Under limited circumstances, Principal Investigators (PIs) may request authorization to spend funds in support of a sponsored project in advance of receiving a notice of an award from a sponsor.
Federally-Funded Projects:
Uniform Guidance provides for the allowability of pre-award costs. Some agencies may require approval and documentation before any pre-award spending occurs. The PI/PD is encouraged to contact the Office of Sponsored Programs for clarification. If pre-award costs are allowed by the sponsor, appropriate expenses can be charged to the designated cost center during the pre-award period.
Generally, the PI/PD may incur pre-award costs 90 calendar days prior to award, or more than 90 calendar days with the prior approval of the Federal awarding agency, subject to sponsor guidelines and terms of specific award. The Federal awarding agency is under no obligation to reimburse such costs if for any reason the University does not receive an award or if the award is delayed or is less than anticipated and inadequate to cover such costs.
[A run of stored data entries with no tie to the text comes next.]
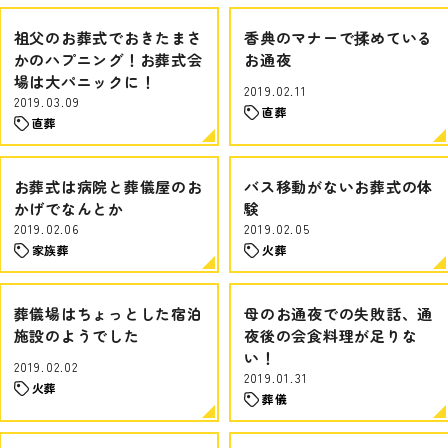
祖父のお葬式でおきたまさ
香典のマナーで揉めている
かのハプニング！お葬式会
お通夜
場は大パニックに！
2019.02.11
2019.03.09
直葬
直葬
お葬式は病院と葬儀屋のお
バス移動がないお葬式の体
かげでなんとか
験
2019.02.06
2019.02.05
家族葬
火葬
葬儀場はちょっとした宿泊
母のお通夜での失敗話、通
施設のようでした
夜後の会食料理が足りな
い！
2019.02.02
2019.01.31
火葬
葬儀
Non-Federally-Funded Projects:
The same need for pre-award spending may arise on non-Federally-funded projects. The Office of Sponsored Programs will work with each PI/PD in determining the non-Federal sponsors guidelines on pre-award costs.
Pre-Award Spending - Risks, Liabilities and Limitations
The risks, liabilities and limitations associated with pre-award spending must be carefully considered prior to requesting authorization to spend funds in advance of receiving the award.
Risks: Whenever the Institution authorizes pre-award spending, the PI/PI is risking monetary loss. It is the responsibility of the PI/PI to ensure other funding is available to cover the risk of a delayed start date, costs disallowed by the sponsor or failure of the sponsor to make an award as anticipated. The responsibility lies on the PI/PD to ensure appropriate steps have been taken to ensure minimal risk.
Liabilities: Special care must be exercised in assessing the impact of pre-award spending on the legal obligations of the Institution prior to requesting or approving. The Institution must consider the impact of not having a fully executed grant agreement. It is important to note, SPA requires notification from the Sponsor in the form of an email, JIT or other documentation that supports the likely hood the agreement will be funded.
Limitations: A sponsor's policies, the terms and conditions of the anticipated award determine whether or not pre-award spending or pre-award activities are allowable. Restrictions differ depending on the funding agency and the type of award anticipated (i.e., grant, cooperative agreement, or contract).